Bleuel wird vom Seniorchef (MICHAEL DEGEN) mit dem Auftrag, eine neue Software einzuführen, die die Warenverwaltung automatisieren soll, in das Verkaufsbüro Kemerovo in Sibirien geschickt. Vor allem soll er der Leiterin der dortigen Niederlassung, Galina Karpova (ZOYA BURYAK), offensichtlich eine lange zurückliegende Affäre des Chefs, eine Ehrenurkunde für ihre Verdienste nebst Pralinen überreichen … sowie ein Foto von ihr mit nach Hause bringen.
Dem wenig abenteuerlustigen Bleuel gelingt es nicht, seinen Chef davon zu überzeugen, dass er absolut ungeeignet für eine solche Reise ist. Und so findet er sich bald auf dem Flughafen in Novosibirsk wieder, wo er eigentlich nur umsteigen sollte. Sein Anschlussflug wurde gestrichen. Warum, bleibt ihm verborgen, da er kein Wort Russisch kann und um ihn herum niemand Deutsch oder Englisch spricht. Er hat keine Ahnung, wie es weitergeht. Ilka, die er anruft, damit sie ihm von Deutschland aus hilft, legt einfach auf.

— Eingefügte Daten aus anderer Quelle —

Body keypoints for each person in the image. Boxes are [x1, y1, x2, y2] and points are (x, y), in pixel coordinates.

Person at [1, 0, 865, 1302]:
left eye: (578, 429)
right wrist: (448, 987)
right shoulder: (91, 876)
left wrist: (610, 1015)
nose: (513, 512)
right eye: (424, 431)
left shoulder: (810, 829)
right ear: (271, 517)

Bleuel muss viele Stunden warten – er setzt den Kopfhörer auf, schließt die Augen und vertieft sich in sein Hörbuch über den Schamanen.

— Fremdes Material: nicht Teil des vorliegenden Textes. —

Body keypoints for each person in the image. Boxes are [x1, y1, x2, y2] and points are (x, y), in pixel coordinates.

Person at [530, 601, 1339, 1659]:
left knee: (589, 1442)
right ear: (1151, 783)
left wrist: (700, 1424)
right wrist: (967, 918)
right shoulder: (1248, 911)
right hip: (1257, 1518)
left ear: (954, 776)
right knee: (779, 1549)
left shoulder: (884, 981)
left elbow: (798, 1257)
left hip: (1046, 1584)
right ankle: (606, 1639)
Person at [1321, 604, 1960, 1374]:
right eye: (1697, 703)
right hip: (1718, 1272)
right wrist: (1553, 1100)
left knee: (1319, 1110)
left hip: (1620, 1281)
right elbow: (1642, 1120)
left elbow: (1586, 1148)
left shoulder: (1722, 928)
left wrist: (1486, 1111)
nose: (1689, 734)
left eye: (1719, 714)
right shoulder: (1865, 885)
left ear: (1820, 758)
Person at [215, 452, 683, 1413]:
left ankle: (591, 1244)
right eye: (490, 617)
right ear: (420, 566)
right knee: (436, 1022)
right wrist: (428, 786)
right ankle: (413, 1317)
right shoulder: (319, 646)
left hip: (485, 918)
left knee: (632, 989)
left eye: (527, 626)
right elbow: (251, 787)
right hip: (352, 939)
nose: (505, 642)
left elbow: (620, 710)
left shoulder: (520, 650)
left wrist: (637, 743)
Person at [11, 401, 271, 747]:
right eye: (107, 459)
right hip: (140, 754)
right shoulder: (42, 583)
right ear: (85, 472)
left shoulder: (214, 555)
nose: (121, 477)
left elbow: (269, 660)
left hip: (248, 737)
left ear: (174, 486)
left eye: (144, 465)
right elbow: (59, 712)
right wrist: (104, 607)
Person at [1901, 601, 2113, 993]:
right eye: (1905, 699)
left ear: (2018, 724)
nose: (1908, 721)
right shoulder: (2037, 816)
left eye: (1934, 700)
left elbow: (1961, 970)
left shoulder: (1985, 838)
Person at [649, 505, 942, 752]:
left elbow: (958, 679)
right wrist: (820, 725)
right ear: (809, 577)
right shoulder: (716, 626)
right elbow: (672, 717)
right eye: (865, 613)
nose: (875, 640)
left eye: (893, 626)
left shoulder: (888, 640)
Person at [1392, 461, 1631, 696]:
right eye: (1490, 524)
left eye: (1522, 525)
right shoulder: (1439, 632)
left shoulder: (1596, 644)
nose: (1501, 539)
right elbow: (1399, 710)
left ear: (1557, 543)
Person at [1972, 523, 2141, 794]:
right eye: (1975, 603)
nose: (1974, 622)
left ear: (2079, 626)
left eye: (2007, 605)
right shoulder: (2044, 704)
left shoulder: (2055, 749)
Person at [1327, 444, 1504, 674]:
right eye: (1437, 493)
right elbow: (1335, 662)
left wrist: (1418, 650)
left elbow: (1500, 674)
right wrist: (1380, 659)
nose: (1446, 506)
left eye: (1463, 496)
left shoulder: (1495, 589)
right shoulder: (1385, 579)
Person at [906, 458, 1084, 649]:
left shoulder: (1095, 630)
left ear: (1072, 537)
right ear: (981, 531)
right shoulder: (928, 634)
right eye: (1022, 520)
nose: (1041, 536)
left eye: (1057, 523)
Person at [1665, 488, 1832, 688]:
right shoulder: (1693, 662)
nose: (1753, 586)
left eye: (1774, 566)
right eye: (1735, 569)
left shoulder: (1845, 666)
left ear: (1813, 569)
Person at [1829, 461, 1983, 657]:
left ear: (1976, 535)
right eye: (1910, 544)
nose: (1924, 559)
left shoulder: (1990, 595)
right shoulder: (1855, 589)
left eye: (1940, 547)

Da steht auf einmal Holger (ARMIN ROHDE), ein alter Schulfreund, vor ihm, der sich nicht nur bestens auskennt, sondern Bleuels Probleme mit ein paar zusätzlichen Rubel am Ticketschalter regeln kann. „Dafür bekomm’ ich Dein Pausenbrot, Du Muschi!“ kommentiert er die Aktion. Und erklärt, dass Bleuels Reiseziel Kemerovo buchstäblich am Ende der Welt liegt, dort wo der ganze Weltraumschrott auf die Erde herunterkommt.

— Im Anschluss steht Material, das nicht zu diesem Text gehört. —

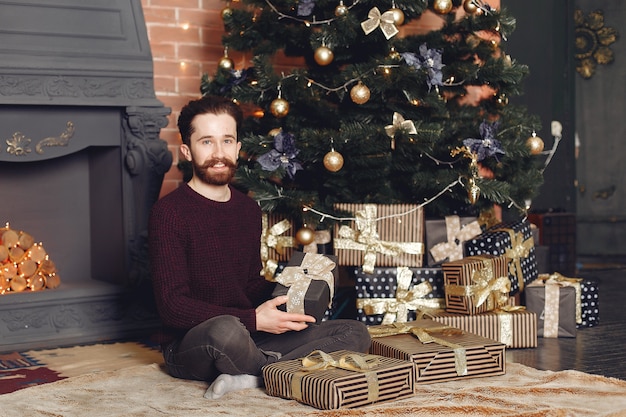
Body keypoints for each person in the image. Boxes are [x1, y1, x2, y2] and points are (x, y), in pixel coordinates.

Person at [148, 95, 371, 400]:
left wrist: (292, 297)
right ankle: (275, 373)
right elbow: (172, 306)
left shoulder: (248, 209)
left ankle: (252, 376)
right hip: (192, 343)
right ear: (187, 151)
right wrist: (253, 319)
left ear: (238, 148)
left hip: (250, 333)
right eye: (206, 142)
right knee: (225, 330)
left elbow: (249, 282)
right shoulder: (169, 213)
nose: (219, 153)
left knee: (354, 333)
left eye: (227, 141)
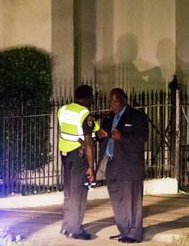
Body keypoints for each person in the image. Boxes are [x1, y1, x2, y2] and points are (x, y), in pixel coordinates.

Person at [96, 88, 148, 243]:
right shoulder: (109, 117)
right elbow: (103, 136)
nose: (113, 104)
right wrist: (101, 136)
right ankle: (124, 230)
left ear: (125, 99)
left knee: (131, 200)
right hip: (112, 164)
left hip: (130, 166)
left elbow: (142, 138)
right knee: (117, 200)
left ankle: (134, 234)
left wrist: (122, 136)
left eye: (116, 100)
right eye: (111, 101)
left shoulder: (137, 116)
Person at [57, 85, 98, 240]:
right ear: (87, 98)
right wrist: (90, 167)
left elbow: (72, 129)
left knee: (68, 192)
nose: (92, 101)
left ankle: (66, 226)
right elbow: (88, 142)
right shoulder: (84, 114)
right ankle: (76, 230)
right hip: (78, 155)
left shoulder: (63, 109)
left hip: (64, 154)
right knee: (79, 193)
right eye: (92, 98)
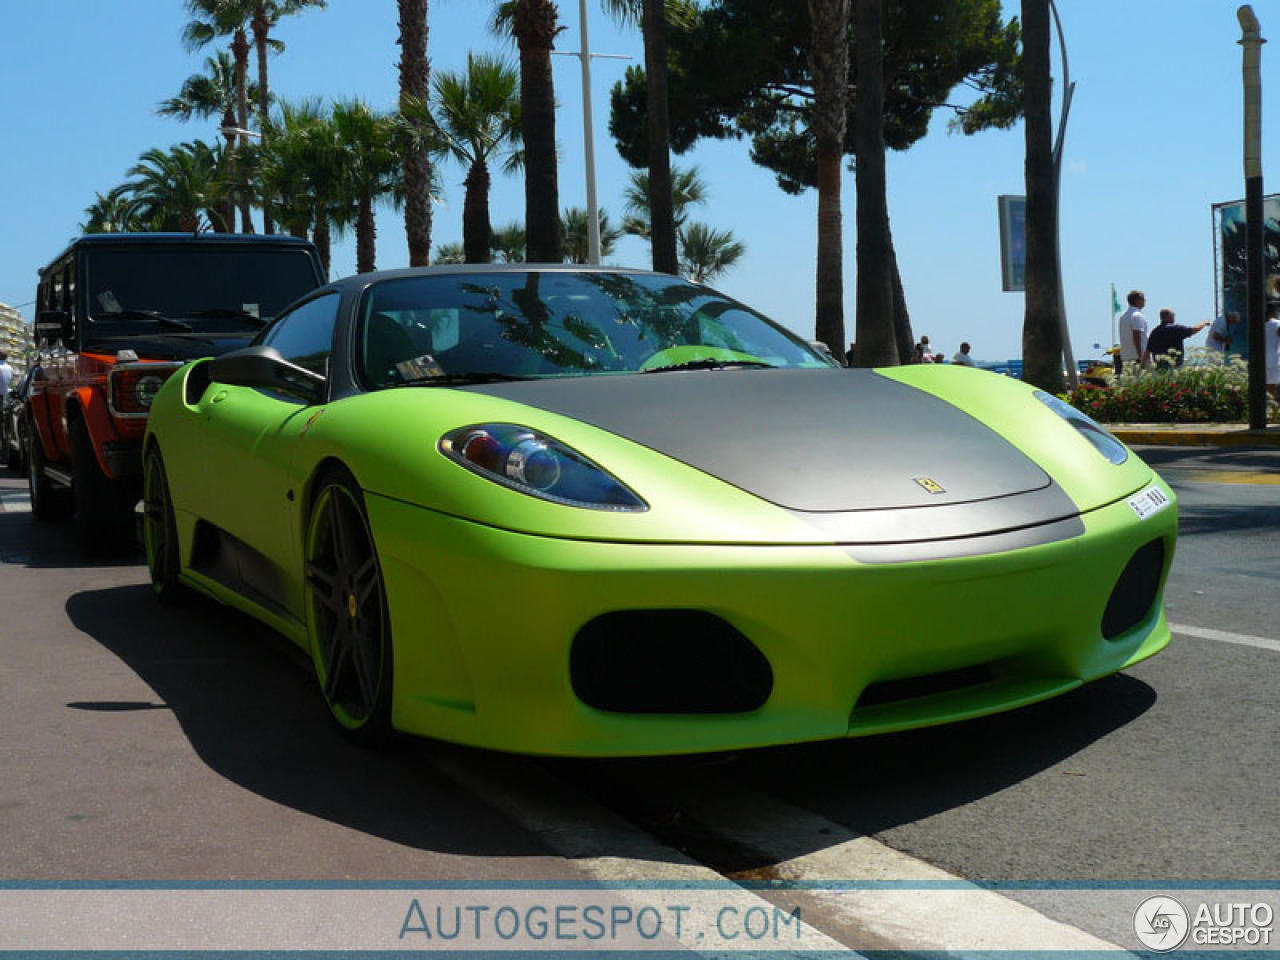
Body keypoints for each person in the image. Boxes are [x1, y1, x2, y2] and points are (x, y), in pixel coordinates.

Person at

Endlich in Kemerovo angekommen, wird Bleuel von seinem Dolmetscher Artjom (VLADIMIR BURLAKOV) abgeholt, der ihn erstmal ins Hotel bringen möchte. Doch Bleuel will, korrekt wie er ist, lieber gleich ins Büro, um sich „einen ersten Überblick zu verschaffen“. Kurz gesagt: Er eckt vom ersten Moment an. Daran kann auch der herzliche Empfang, den ihm Galina Karpova bereitet, nichts ändern. Er hält eine holprige Begrüßungsrede und übergibt unbeholfen die Urkunde mit den Pralinen. Artjom will die Belegschaft der Fengler-Zweigstelle nicht vor den Kopf stoßen und übersetzt in blumigen Worten das trockene Gerede von Bleuel. Die Freude ist groß und es gibt ein spontanes Fest, bei dem Bleuel vor allem dadurch auffällt, dass er alles, was man ihm anbietet, ausschlägt.
„Keine Tomaten? Kein Wodka? – Wovon lebt er?“ ist der mitleidige Kommentar einer Mitarbeiterin. Am nächsten Morgen im Hotel, neben dem umgebauten ehemaligen Forschungszentrum der sowjetischen Raumfahrtbehörde, entdeckt er zwischen den Scheiben des Doppelglasfensters eine bunt schimmernde Libelle. Wie ist sie da hingekommen?